Neutralità «dual-use»

Nei giorni scorsi il Consiglio degli Stati si è allineato alla camera bassa, decidendo di allentare le regole sulla riesportazione di materiale bellico. La normativa precedente, entrata in vigore il 21 gennaio 2022, imponeva ai paesi acquirenti una dichiarazione scritta di non riesportazione. Una legge che, a detta dei suoi critici, è invecchiata nel giro di poche settimane. L’invasione russa dell’Ucraina, infatti, ha cambiato radicalmente il contesto geopolitico e messo sotto pressione la posizione svizzera. Diversi Stati hanno criticato l’irrigidimento delle procedure, lamentando l’impossibilità di sostenere militarmente Kiev con armi o componenti di origine elvetica. Se la votazione finale confermerà questo orientamento, il paradigma sarà rovesciato: la riesportazione sarà ammessa senza più dichiarazioni di non riesportazione, mentre il Consiglio federale manterrà un diritto di veto in casi eccezionali. I sostenitori della riforma la presentano come una misura necessaria. Denunciano la drammatica crisi in cui versa la produzione degli armamenti, a causa delle continue restrizioni d’esportazione, e ribadiscono l’esigenza di disporre una propria base industriale e tecnologica per garantire una neutralità armata credibile. Gli oppositori, al contrario, criticano la possibile violazione della Convenzione dell’Aja e paventano il pericolo che le armi finiscano in zone di guerra, nonostante le norme internazionali sulla neutralità e le disposizioni del diritto umanitario.
In termini quantitativi, la produzione bellica pesa poco: meno dell’1% delle esportazioni. Eppure, torna con regolarità al centro del dibattito politico. Il motivo è semplice. Come nel caso dei traffici coloniali, dice molto più di quanto i numeri suggeriscano e di quanto comunemente si è chiamati a pensare. Proprio come nel colonialismo, è la spia della precoce integrazione elvetica nei mercati internazionali. La Svizzera non ha mai posseduto colonie né sviluppato un grande complesso militare-industriale, eppure ha avuto l’astuzia di inserirsi – a livello economico, finanziario e logistico – nel sistema coloniale e bellico globale. Tale integrazione, resa possibile da una combinazione ricorrente di fattori come la neutralità, la flessibilità produttiva e l’alta specializzazione tecnologica, ha permesso al paese di porre le basi della sua ricchezza. In altre parole, la guerra – esterna sul piano militare, ma interna sul piano economico e finanziario – ha contribuito a modellare la Svizzera.

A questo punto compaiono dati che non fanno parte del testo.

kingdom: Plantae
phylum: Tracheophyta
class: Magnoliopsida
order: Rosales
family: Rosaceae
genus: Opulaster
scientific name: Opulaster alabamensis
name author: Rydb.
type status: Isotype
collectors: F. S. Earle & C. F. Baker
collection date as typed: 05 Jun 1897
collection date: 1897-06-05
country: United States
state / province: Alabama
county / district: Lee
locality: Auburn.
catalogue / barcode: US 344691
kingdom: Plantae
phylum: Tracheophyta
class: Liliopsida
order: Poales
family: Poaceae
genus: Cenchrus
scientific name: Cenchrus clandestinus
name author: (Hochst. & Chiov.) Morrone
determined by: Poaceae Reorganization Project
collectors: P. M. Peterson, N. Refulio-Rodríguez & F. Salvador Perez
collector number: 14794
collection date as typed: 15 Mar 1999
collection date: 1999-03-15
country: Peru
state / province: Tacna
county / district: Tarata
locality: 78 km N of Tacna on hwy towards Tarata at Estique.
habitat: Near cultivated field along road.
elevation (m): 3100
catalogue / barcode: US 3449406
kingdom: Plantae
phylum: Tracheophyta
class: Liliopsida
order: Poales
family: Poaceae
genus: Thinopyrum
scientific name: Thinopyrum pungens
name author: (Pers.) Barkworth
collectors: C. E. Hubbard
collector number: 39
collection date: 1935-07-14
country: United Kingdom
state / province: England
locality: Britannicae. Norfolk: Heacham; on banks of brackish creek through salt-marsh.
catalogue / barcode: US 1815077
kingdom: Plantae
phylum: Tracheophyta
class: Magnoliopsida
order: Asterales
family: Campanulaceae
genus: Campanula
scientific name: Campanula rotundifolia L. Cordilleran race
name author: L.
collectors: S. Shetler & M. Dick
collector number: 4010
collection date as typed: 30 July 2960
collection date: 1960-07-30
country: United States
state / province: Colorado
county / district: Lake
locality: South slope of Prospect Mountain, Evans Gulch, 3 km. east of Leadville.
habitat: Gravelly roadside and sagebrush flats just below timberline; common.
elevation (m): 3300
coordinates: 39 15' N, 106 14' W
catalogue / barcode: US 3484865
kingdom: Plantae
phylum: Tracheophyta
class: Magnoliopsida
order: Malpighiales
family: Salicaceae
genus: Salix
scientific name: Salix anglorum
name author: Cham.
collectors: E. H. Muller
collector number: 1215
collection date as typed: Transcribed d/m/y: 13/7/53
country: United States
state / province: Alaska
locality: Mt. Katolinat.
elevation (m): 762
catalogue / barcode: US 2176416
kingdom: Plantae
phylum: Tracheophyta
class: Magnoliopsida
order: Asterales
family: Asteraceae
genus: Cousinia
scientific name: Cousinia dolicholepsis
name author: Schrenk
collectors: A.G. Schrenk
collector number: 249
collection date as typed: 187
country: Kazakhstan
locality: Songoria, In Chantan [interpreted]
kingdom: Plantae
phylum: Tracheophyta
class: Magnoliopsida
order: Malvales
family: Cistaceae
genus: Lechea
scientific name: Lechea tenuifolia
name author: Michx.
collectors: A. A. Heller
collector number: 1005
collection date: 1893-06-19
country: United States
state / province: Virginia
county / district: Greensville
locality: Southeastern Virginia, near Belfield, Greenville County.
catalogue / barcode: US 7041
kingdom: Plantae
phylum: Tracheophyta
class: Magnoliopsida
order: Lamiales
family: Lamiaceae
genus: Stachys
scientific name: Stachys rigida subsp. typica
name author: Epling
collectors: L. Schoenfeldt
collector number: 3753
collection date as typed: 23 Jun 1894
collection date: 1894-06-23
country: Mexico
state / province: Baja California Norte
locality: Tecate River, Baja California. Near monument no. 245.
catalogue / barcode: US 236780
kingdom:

Il Primo conflitto mondiale segna una tappa decisiva in questo processo: in numerosi settori le aziende elvetiche realizzano profitti elevati, innovano prodotti e processi e ampliano la presenza internazionale. Per assicurarsi materie prime e sbocchi, aprono filiali all’estero, stringono nuove alleanze e, nel settore bancario, edificano una piazza finanziaria di prim’ordine. Le restrizioni della neutralità obbligano le aziende a un difficile equilibrio: non esportano direttamente armi ai belligeranti, ma forniscono componenti «dual-use», cioè beni civili facilmente convertibili a uso bellico. Il crollo delle esportazioni tedesche apre spazi enormi e diverse aziende rimpiazzano i fornitori germanici sui mercati, accumulando forti utili e costruendo nuove reti internazionali. Durante il Secondo conflitto mondiale e la guerra fredda questo approccio pragmatico ha conosciuto, tra alti e bassi, una crescita tanto quantitativa quanto strutturale, entrando vieppiù in conflitto con il nuovo indirizzo di politica estera che abbraccia il multilateralismo, l’impegno umanitario e la difesa del diritto internazionale. Ciò ha portato a una rigorosa regolamentazione in fatto di esportazioni di armi, troppo severa per gli uni, troppo blanda per gli altri. Due visioni opposte, ma entrambe fondate su valide interpretazioni della neutralità, concetto intrinsecamente duttile e, per certi versi, anch’esso «dual-use». In questa contesa, il richiamo al voto diventa una tentazione ricorrente. Cercare il responso popolare, attraverso referendum restrittivi o, al contrario, iniziative volte a iscrivere la neutralità armata nella Costituzione, è certamente legittimo. È però altrettanto legittimo domandarsi se cedere a questa tentazione non sia il segno di una crisi delle istituzioni che rinunciano alla responsabilità di coerenti decisioni politiche e finiscono col delegare alle cittadine e ai cittadini, in modo disordinato e contraddittorio, risposte vitali per il nostro paese.